[Tarefa atribuída A]:
Transcreve todas as frases do texto sobre esperança e democracia em que aparece a palavra "esperança".

[Texto para análise]:
No mundo que nos rodeia, e nas suas intrínsecas contradições, ao dia
de hoje, penso que mais do que nunca é importante falar de esperança.
Talvez por ser nestes momentos, de tantas contradições, em que para se
ter força se impõe ter esperança.
Aí reside a essência, aí reside a
dificuldade. De certa forma, a história da(s) democracia(s) também é um
conto assente em esperança. Nada mais anda de mão dada com a ideia de
esperança do que os valores democráticos. Pelo menos é essa a minha
perspectiva. A esperança constrói-se no passado para se projectar no
futuro.
Ainda em 2019, surgiu um livro (mais um) sobre a
Democracia e merece ser referido por várias razões, entre as quais
porque se alicerça no passado. Estou a falar de “Democracy and
Prosperity: Reinventing Capitalism through a Turbulent Century” dos
conhecidos académicos Torben Iversen e David Soskice. Este livro é sobre
esperança e, independentemente do posicionamento ideológico de cada um
de nós, a sua argumentação é, no mínimo, relevante.

Dados de compreensão de gráficos:
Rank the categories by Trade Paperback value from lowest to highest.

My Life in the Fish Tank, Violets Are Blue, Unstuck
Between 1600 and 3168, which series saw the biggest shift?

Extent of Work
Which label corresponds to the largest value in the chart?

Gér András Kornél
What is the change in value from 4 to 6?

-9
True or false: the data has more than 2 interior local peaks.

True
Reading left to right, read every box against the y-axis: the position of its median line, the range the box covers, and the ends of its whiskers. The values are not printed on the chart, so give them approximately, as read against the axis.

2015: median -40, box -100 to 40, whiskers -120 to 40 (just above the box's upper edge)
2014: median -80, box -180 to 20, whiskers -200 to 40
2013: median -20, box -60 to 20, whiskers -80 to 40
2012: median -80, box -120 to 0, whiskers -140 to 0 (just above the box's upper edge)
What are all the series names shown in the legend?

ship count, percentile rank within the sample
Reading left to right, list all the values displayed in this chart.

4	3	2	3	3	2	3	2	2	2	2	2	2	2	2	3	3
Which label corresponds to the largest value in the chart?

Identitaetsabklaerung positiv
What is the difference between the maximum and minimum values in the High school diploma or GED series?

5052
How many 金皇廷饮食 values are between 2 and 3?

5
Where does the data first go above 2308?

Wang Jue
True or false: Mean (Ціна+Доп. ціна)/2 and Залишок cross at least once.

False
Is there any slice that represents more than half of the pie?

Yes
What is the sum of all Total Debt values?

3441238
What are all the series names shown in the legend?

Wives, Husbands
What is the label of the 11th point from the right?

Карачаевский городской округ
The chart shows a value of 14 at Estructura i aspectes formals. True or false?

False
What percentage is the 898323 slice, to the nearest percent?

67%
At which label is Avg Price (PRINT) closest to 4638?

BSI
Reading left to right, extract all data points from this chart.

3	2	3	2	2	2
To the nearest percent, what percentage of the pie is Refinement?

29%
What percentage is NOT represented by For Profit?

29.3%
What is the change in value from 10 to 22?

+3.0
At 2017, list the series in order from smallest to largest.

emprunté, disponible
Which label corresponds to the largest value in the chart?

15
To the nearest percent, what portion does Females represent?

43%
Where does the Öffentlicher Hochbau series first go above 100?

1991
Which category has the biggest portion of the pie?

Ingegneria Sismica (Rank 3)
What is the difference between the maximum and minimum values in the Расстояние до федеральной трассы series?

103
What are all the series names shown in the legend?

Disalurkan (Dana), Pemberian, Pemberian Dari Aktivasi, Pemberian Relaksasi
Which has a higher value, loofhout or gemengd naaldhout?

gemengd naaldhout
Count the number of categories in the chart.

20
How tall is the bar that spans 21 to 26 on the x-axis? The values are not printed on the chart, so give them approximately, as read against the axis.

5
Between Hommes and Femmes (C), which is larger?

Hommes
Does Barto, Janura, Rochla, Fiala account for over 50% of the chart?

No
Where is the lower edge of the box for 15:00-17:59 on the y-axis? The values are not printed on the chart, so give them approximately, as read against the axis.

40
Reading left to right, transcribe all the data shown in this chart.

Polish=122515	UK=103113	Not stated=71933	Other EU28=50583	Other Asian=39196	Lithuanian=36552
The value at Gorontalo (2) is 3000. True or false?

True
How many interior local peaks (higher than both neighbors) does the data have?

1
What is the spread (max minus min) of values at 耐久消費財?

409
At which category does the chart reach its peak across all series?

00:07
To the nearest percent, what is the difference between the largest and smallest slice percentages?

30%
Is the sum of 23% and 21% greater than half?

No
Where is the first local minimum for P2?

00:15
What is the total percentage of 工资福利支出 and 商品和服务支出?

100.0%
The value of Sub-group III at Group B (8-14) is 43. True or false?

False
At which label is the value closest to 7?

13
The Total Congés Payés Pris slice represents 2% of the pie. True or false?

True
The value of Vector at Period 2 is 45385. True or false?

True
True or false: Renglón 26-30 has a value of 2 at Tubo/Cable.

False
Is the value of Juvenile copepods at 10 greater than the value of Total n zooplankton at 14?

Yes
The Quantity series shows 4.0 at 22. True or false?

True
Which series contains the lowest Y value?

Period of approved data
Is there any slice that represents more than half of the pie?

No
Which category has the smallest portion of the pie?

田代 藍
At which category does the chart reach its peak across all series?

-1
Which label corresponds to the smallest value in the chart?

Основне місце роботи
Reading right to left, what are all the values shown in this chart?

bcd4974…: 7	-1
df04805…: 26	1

[Tarefa atribuída B]:
Na listagem, começando no início e terminando na linha que contém "Reading left to right, read", troca "chart" por "graph" sem alterar mais nada. Apresenta apenas essas linhas.

[Resposta à tarefa A]:
- No mundo que nos rodeia, e nas suas intrínsecas contradições, ao dia de hoje, penso que mais do que nunca é importante falar de esperança.
- Talvez por ser nestes momentos, de tantas contradições, em que para se ter força se impõe ter esperança.
- De certa forma, a história da(s) democracia(s) também é um conto assente em esperança.
- Nada mais anda de mão dada com a ideia de esperança do que os valores democráticos.
- A esperança constrói-se no passado para se projectar no futuro.
- Este livro é sobre esperança e, independentemente do posicionamento ideológico de cada um de nós, a sua argumentação é, no mínimo, relevante.

[Resposta à tarefa B]:
Rank the categories by Trade Paperback value from lowest to highest.

My Life in the Fish Tank, Violets Are Blue, Unstuck
Between 1600 and 3168, which series saw the biggest shift?

Extent of Work
Which label corresponds to the largest value in the graph?

Gér András Kornél
What is the change in value from 4 to 6?

-9
True or false: the data has more than 2 interior local peaks.

True
Reading left to right, read every box against the y-axis: the position of its median line, the range the box covers, and the ends of its whiskers. The values are not printed on the graph, so give them approximately, as read against the axis.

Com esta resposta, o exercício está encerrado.